Two days after receiving one of the nation's highest civilian honors, Milly Bloomquist is back home, reflecting on the experience of a lifetime, but also reflecting on the community that she says can claim the honor of the Presidential Citizen Medal that was handed to her by President Barack Obama on Oct. 20.

Bloomquist, the founder of Food for the Needy and Christmas for the Needy, which led to the creation of Milly's Pantry and the Weekend Backpack Program, says, "The whole community got this, as far as I'm concerned."

Bloomquist travelled to Washington D.C. on Wednesday, Oct. 19, the day before the awards ceremony and returned to her Keuka Park home on Friday around 7 p.m.

"And I went right to bed," she says.

She and the other honorees had time together before the awards ceremony, and president spent about 20 minutes with them during a brief meeting. That's when she told him, "I'm not done yet," the comment he quoted during his speech before he presented the medals to the group.

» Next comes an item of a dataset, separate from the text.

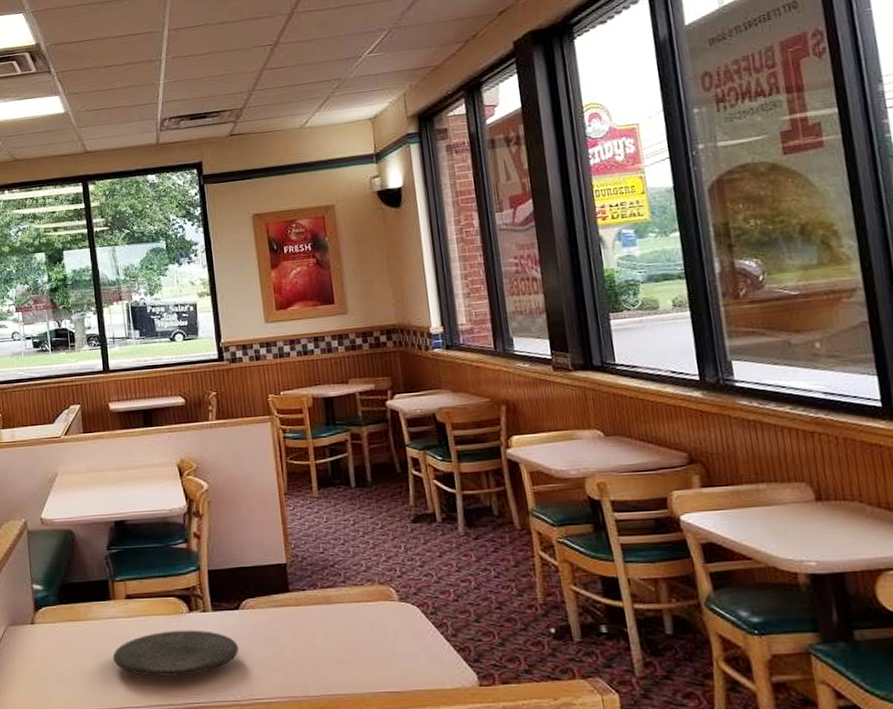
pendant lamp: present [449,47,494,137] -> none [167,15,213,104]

"That's the way I feel. There are still other things that need to be done," she says, explaining that no matter what need comes up, someone in the community answers the call. "It's amazing how everyone works together," she says.

"I think it's wonderful that the president of the United States can take time out to talk to the ordinary citizens," she said, describing the other honorees as, "just plain, ordinary citizens."

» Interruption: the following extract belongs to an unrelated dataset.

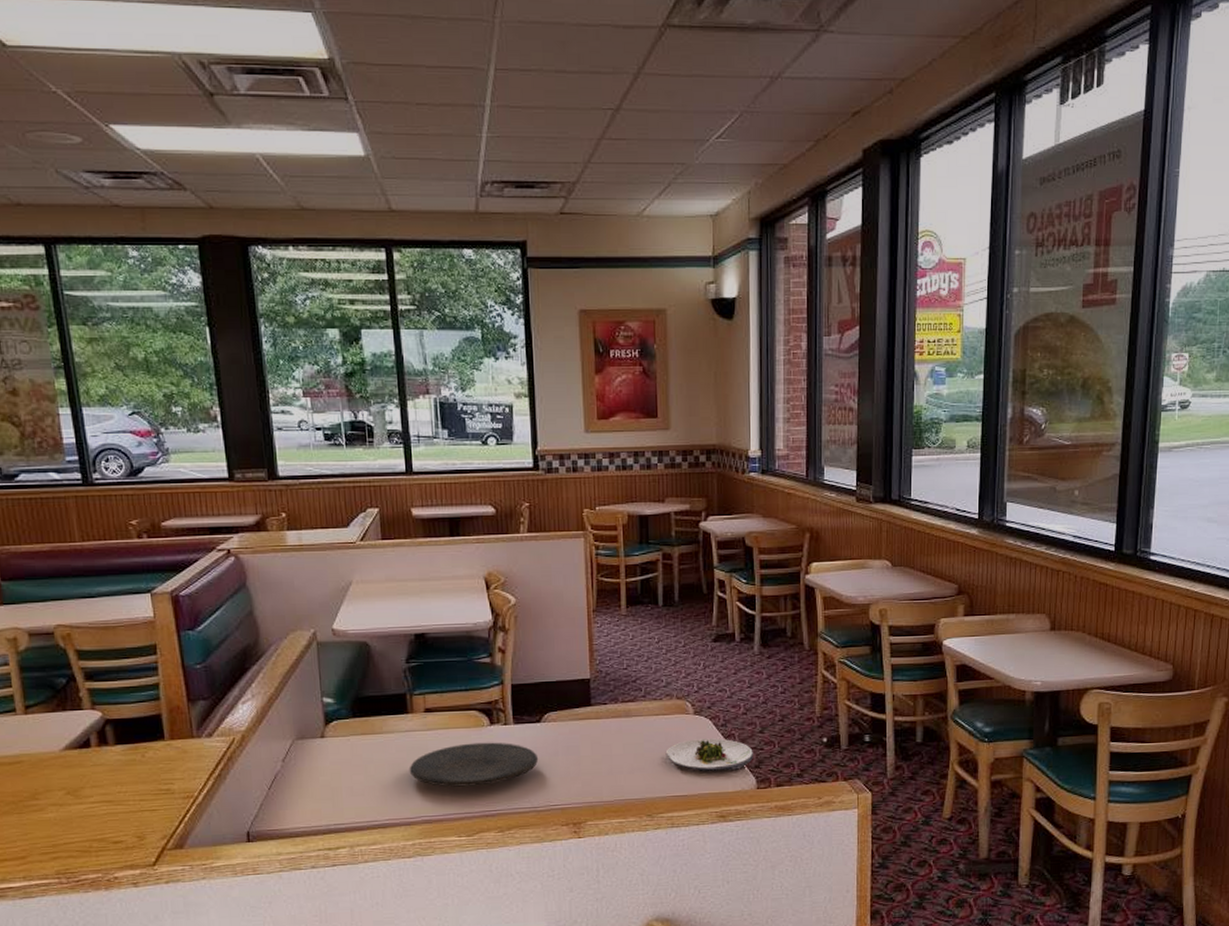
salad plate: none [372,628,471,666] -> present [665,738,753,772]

That group of plain ordinary citizens were introduced to the waiting crowd in the East Room, and made their entrance from the State Room.

As they waited on the stage, the president was introduced, and he briskly strode toward the stage, where he spoke for a few moments, drawing connections between Martin Luther King, the story of the Good Samaritan, and the work that the award winners have done. "They come from different backgrounds and they’ve devoted their lives to different causes, but they are united by the choice that they’ve made.  They could have made excuses for doing nothing.  Instead, they chose to help," he said.

Later he said, "Then there’s Milly Bloomquist, from Penn Yan, New York.  And for decades, she has personified the phrase, “above and beyond.” At her 90th birthday party, one speaker said that Penn Yan has its own special system for handling emergencies.  “If you’re out of food, call Milly.  If your heat has gone out, call Milly.  If you can’t pay your electricity bill, call Milly.  If you need a winter coat, call Milly.”

Family members who accompanied Bloomquist to the White House were her daughter Becky and her husband Chris Holder, their daughter, Molly Holder, and Milly's son, John and his wife, Julie Bloomquist.

They all enjoyed a tour of the White House followed by a reception before the awards ceremony. John, who graduated from Penn Yan Academy in 1972 and now lives in West Virginia, took several photos during the tour and posted them on his facebook page.

This was her first trip to the White House, and she says its an experience she wishes everyone should have.

A reception in Bloomquist's honor will be held at 1:30 pm.  Thursday, Oct. 27 at Milly's Pantry/The Pinwheel Cafe on Main Street in Penn Yan.

The president assists Milly as she steps forward to accept her award.